9 Comments for “Ramona teacher places trust in union leadership”

  1. John Stockton

    Who do I trust? What has become apparent to me is NEITHER is looking out for the best interests of our children.

    The teachers get up on their soapbox and claim to be "for the kids". Let's be honest, they, or at least their union, are in it for the teachers.

    The administrators (including the Board) are no better. The Board is mostly about self-promotion and power. Being a big fish in a small pond must be appealing to some. The administration is not guilt-free either. Do we really need all these assistant superintendents, assistant principals and other ancillary staff?

    So, you see, we are in the unfortunate position of having representatives in this battle to look out for the best interests of the administration and teachers, but nobody looking out for our kids. At least those employed by the district get their cushy pensions and benefits those of us who support them through our taxes do not enjoy.

  2. Dbr

    Thank you for your comments Carolyn

  3. Jane Tanaka MD

    We tend to trust those who are like us.
    We tend to trust those who trust others, and not those who seem distrustful themselves.
    We tend to trust those who are transparent in what they are doing, and who communicate with us, and are open to our ideas.
    Trust tends to vacillate according to evidence we see of trustworthiness … unless we have blind trust.. but than can enable people who will take advantage of us.
    Its risky to trust , because it can lead to feeling betrayed or disappointed.
    Trust must occur first , in order to have Faith.
    Negotiating in Good Faith… very hard to do without Trust.
    Perhaps, hence 18 plus months of negotiations until an agreement.

  4. Parent

    You teachers continue to show your true colors. Good to know.

  5. Fred

    I too have been at more board meetings than I can count in the last year and a half. I have seen the overly pessimistic budget projections. I seen the non-transparent way the school district admin deals with issues, trying to cover up and exclude the public. And most importantly I have seen an ineffective board who does not ask questions, does not probe the admin's plans, and does not hold the superintendent responsible for making the kind of changes that will be good for the children, the community and the employees of the district. Dr. G should be accountable and the school board are the ones we have chosen for the job of holding him accountable.
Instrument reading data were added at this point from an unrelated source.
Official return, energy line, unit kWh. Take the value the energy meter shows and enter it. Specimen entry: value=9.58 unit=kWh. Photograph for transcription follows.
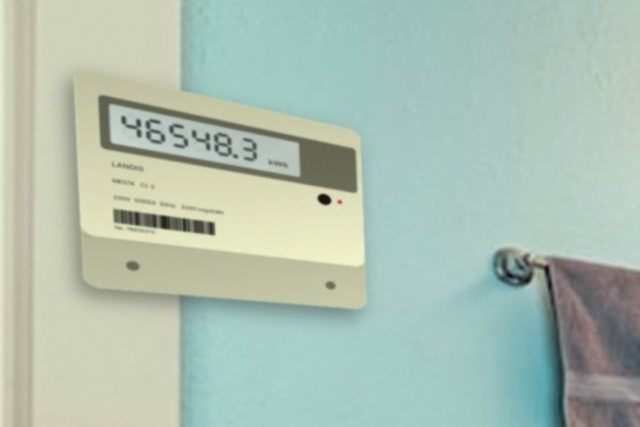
value=46548.3 unit=kWh
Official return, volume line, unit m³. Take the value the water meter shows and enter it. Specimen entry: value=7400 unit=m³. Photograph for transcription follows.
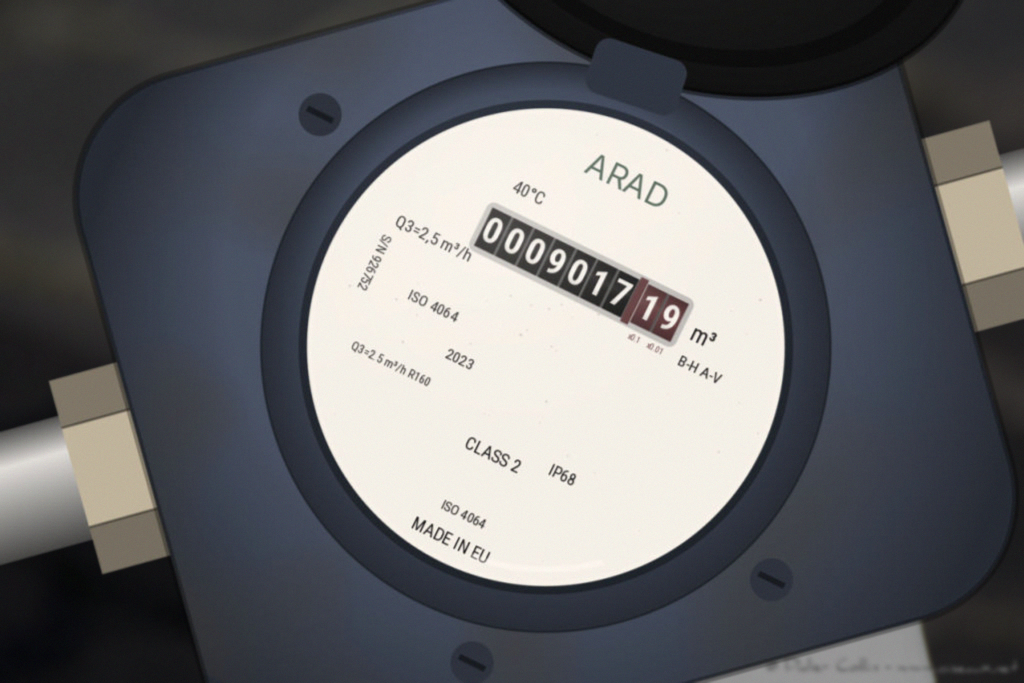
value=9017.19 unit=m³
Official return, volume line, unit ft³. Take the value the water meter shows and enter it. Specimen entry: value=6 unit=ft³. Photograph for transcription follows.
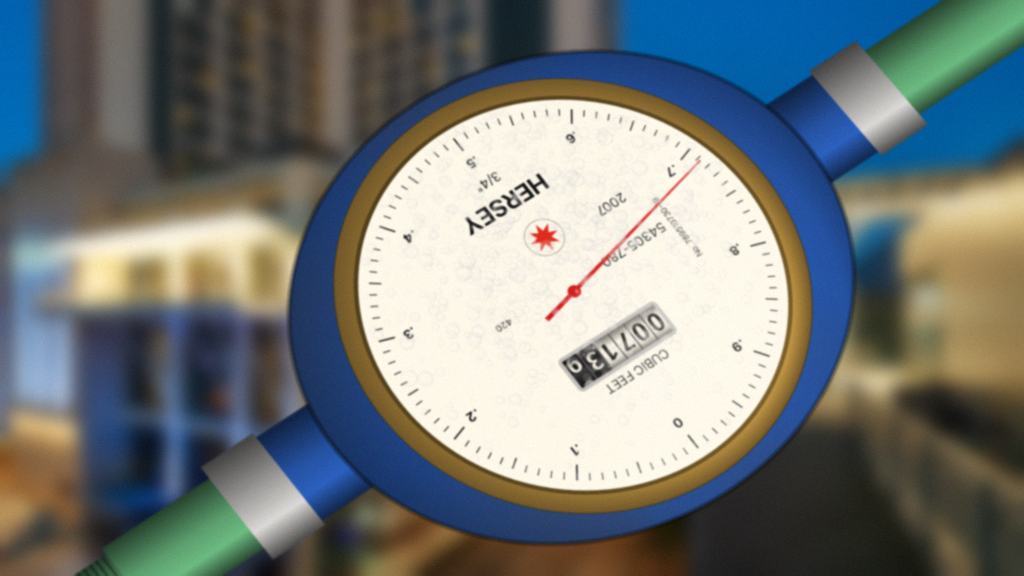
value=7138.71 unit=ft³
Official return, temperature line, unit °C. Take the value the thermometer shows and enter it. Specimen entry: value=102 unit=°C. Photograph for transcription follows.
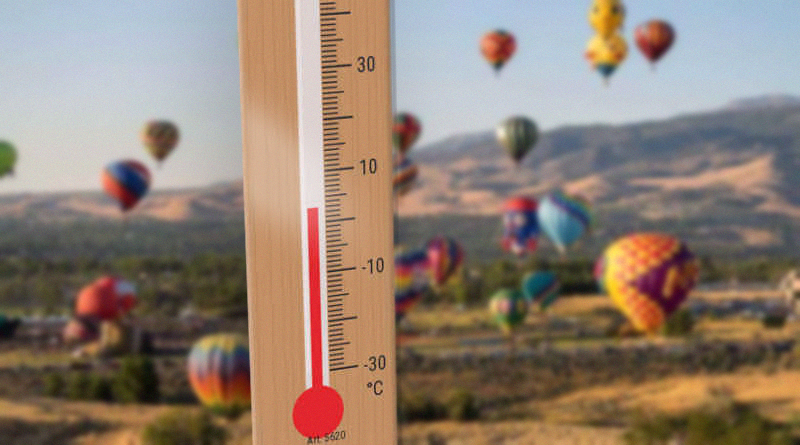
value=3 unit=°C
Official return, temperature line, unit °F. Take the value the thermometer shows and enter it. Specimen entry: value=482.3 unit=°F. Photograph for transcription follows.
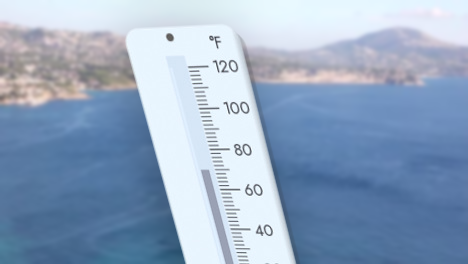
value=70 unit=°F
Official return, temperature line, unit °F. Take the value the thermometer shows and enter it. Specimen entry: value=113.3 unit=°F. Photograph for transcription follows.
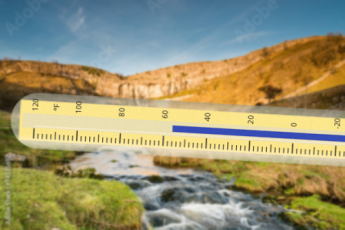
value=56 unit=°F
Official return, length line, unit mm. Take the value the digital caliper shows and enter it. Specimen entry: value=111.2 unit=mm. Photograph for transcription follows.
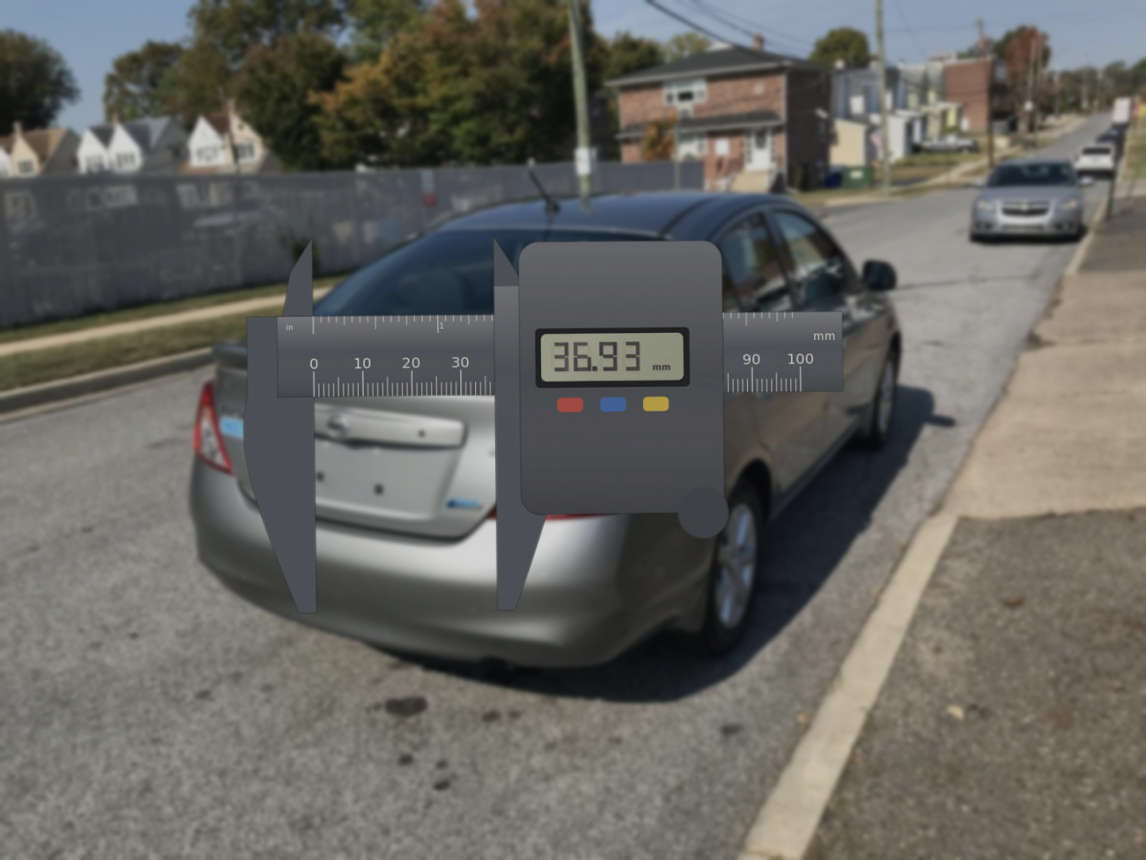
value=36.93 unit=mm
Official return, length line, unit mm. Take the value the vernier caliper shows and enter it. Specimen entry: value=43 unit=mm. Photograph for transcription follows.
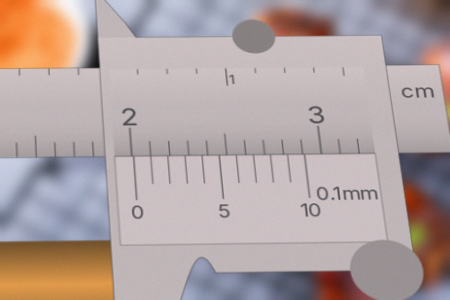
value=20.1 unit=mm
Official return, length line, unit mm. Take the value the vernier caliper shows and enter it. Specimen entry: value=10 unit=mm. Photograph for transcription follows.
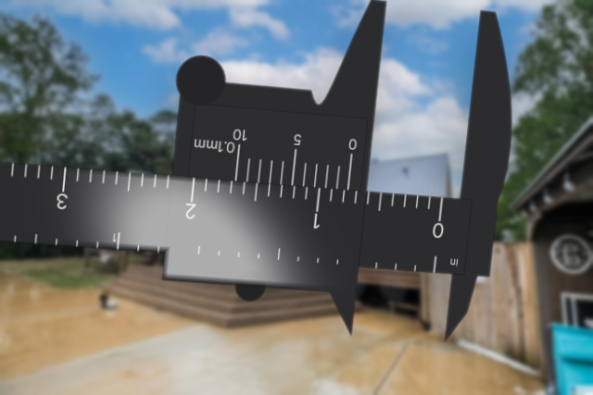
value=7.7 unit=mm
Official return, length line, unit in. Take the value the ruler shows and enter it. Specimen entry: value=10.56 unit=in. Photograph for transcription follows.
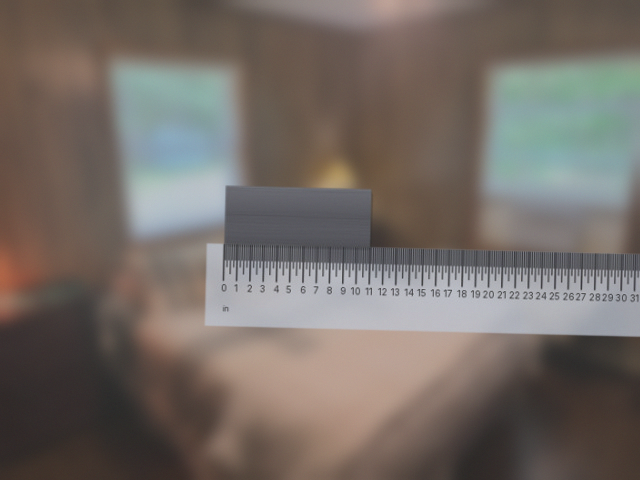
value=11 unit=in
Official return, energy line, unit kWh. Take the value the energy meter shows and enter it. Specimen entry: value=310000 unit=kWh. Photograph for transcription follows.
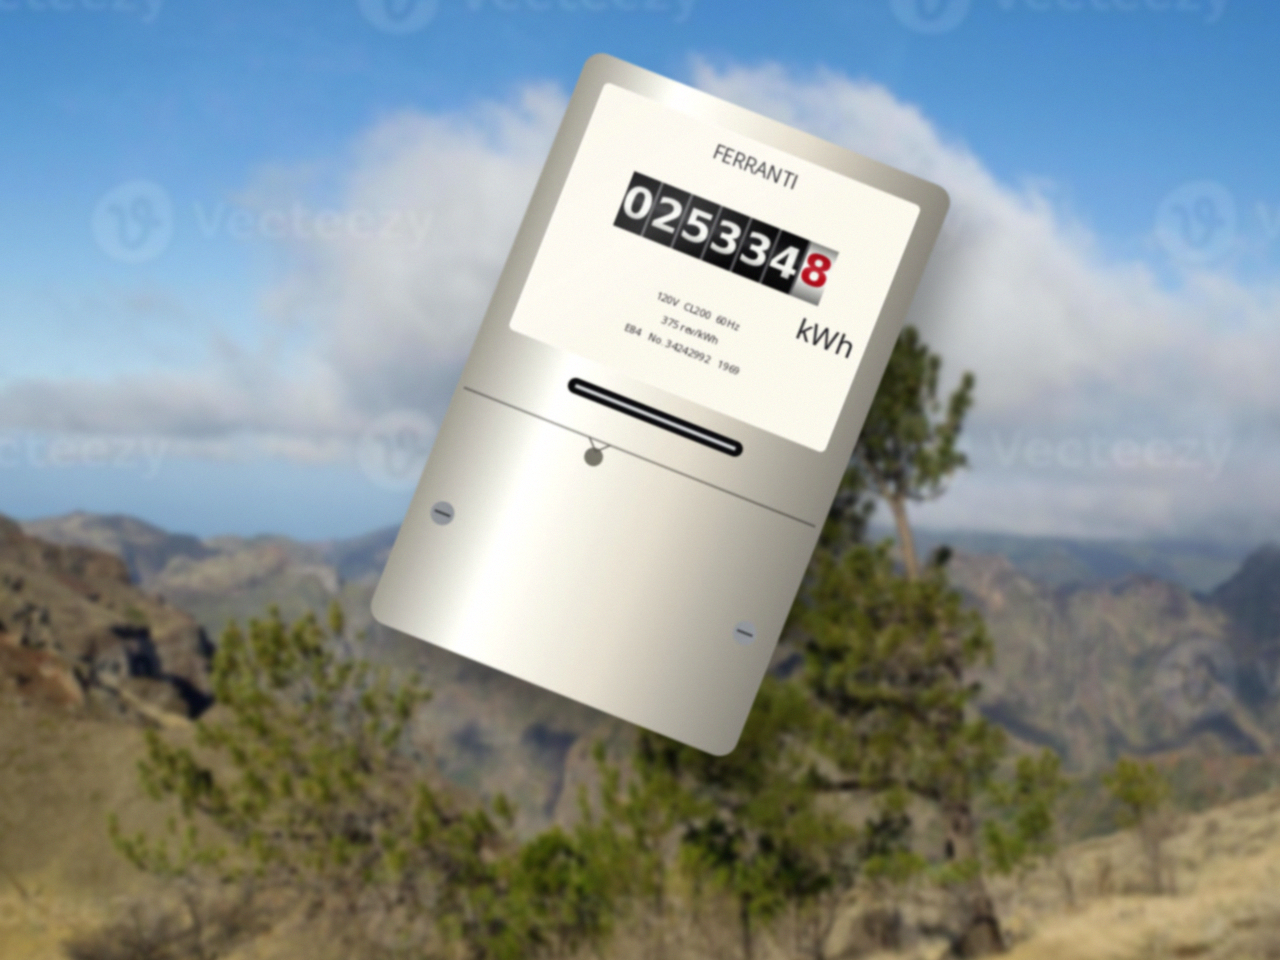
value=25334.8 unit=kWh
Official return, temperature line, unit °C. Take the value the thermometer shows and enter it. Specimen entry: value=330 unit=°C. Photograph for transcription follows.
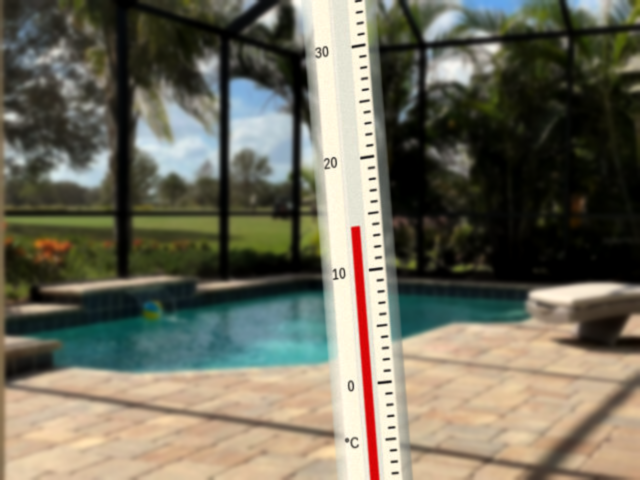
value=14 unit=°C
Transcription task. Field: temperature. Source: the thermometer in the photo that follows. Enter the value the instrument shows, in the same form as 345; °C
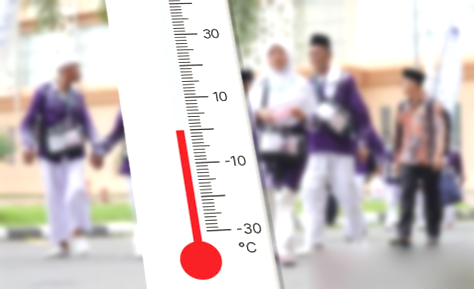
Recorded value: 0; °C
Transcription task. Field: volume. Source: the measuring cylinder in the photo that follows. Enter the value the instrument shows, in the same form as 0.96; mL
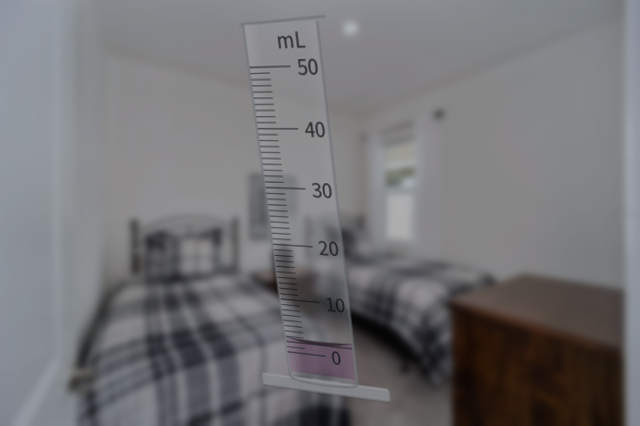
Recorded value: 2; mL
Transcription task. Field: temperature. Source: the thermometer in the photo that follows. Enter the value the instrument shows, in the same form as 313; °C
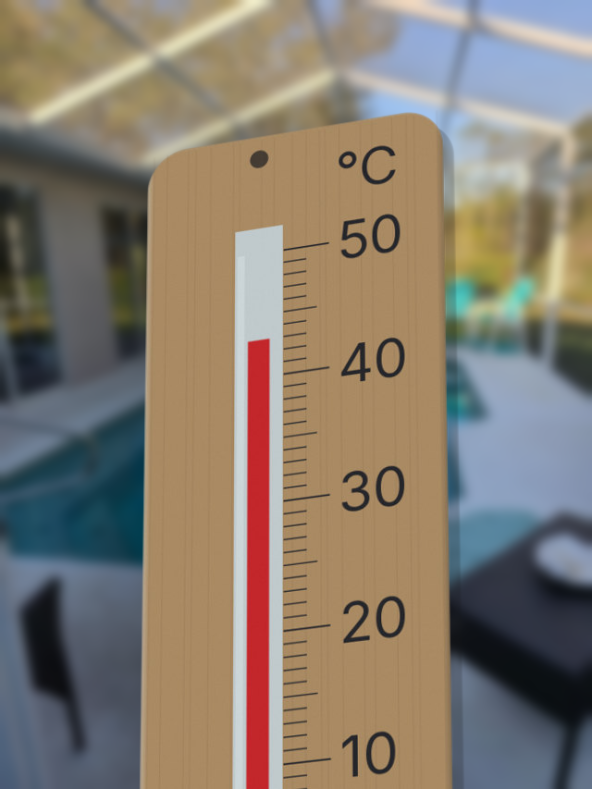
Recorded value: 43; °C
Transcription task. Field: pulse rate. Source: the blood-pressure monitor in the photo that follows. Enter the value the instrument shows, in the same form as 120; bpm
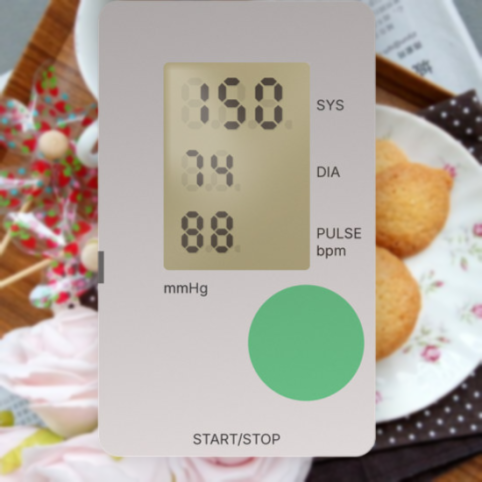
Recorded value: 88; bpm
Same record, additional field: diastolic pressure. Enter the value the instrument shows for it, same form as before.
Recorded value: 74; mmHg
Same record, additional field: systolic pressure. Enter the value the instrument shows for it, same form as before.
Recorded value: 150; mmHg
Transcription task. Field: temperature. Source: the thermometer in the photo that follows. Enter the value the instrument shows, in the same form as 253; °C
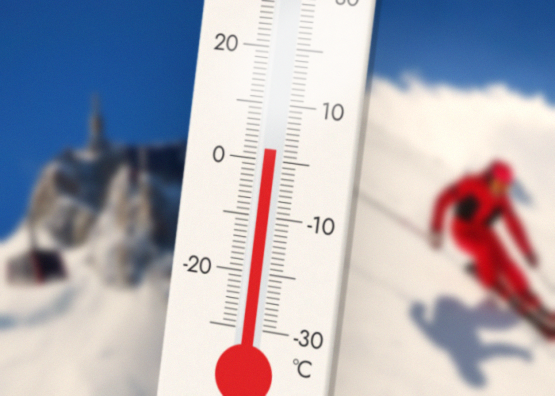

    When public citizens like Jane Tanka and the Parents Coalition are doing a better job from the sidelines of asking the right questions, investigating and calling for action, than our board members, something is wrong with our so called leadership.

  6. Fred

    Part 2
    For me it comes down to choosing board members next election who are proactive and brave enough to roll up their sleeves to fix things instead of just riding the superintendent's wave. I hope we will all look closely at our candidates come next school board election. And from here on out, our present school board should start doing their job… represent the community of Ramona.

  7. Jane Tanaka MD

    Thank you Fred, for the validation. But it is easier to be on the sidelines to shout out what logically seems to be right. Its harder to be in public office .. its harder to be the one who might be sued or tar and feathered, especially in Ramona.
    Am aware that labor laws and fear of lawsuits have greatly encumbered the process
    of the negotiations. If you take a look at the California Public Employees Relations Board website, you will see that the negotiations followed step by step what the PERB outlines, and the attorneys on both sides have either advised accordingly or drawn out the process to the hilt. . Its like the RTA and the Board have been behaving like middle school students at a cotillion, afraid of making a misstep.. and its frustrated and perplexed everyone! And yet the PERB told them at the end to knock it off and work it out. Hopefully common sense will rule next time; ie in one year when the agreement runs out.

  8. Fred

    Dr. Tanaka,
    I respectfully disagree. No one would sue anyone if the board were just to start digging into facts and asking the right questions, even before negotiations gets to the point it has gotten to this go around. Like I said they need to be proactive and represent the interests of the community. If initially they had told Dr. G. and Mr. Ostermann to figure out a better offer than the last best and final that was imposed, we never would have gotten to PERB, fact finding, or an imposition. Dr. G was never help accountable because Perfect, Dohm, Stoody and Lasley apparently think they represent him. Why else would they give him a raise first when the district was in such turmoil? They should have told him to fix the problem and then give him the raise. And there's Rajic who doesn't want to decide one way or the other where he stands. Ramona deserves better representation.

    • Guest

      Fred you are correct! It is the obligation of each and every board member to research and know the facts of each and every item that comes before them for a vote. You don't just give staff a blank check to do what they want. These board members are doing the district, the students and the community diservice if they are not researching the facts before making a decision on which way to vote. If its too much work for them then they need to resign and let someone who truly cares take over. Also it is Mr. Graeffs job to make the board look good and informed and to try to keep them out of this type of turmoil. He has failed miserably at that and if I sat on that board (and I've sat on a few, have no desire to any longer) I'd be asking for his resignation. I just hope now for the students sake and the communities sake this can be put behind them for the next two years and in the meantime work on the issues they still have so we don't see this two years from now.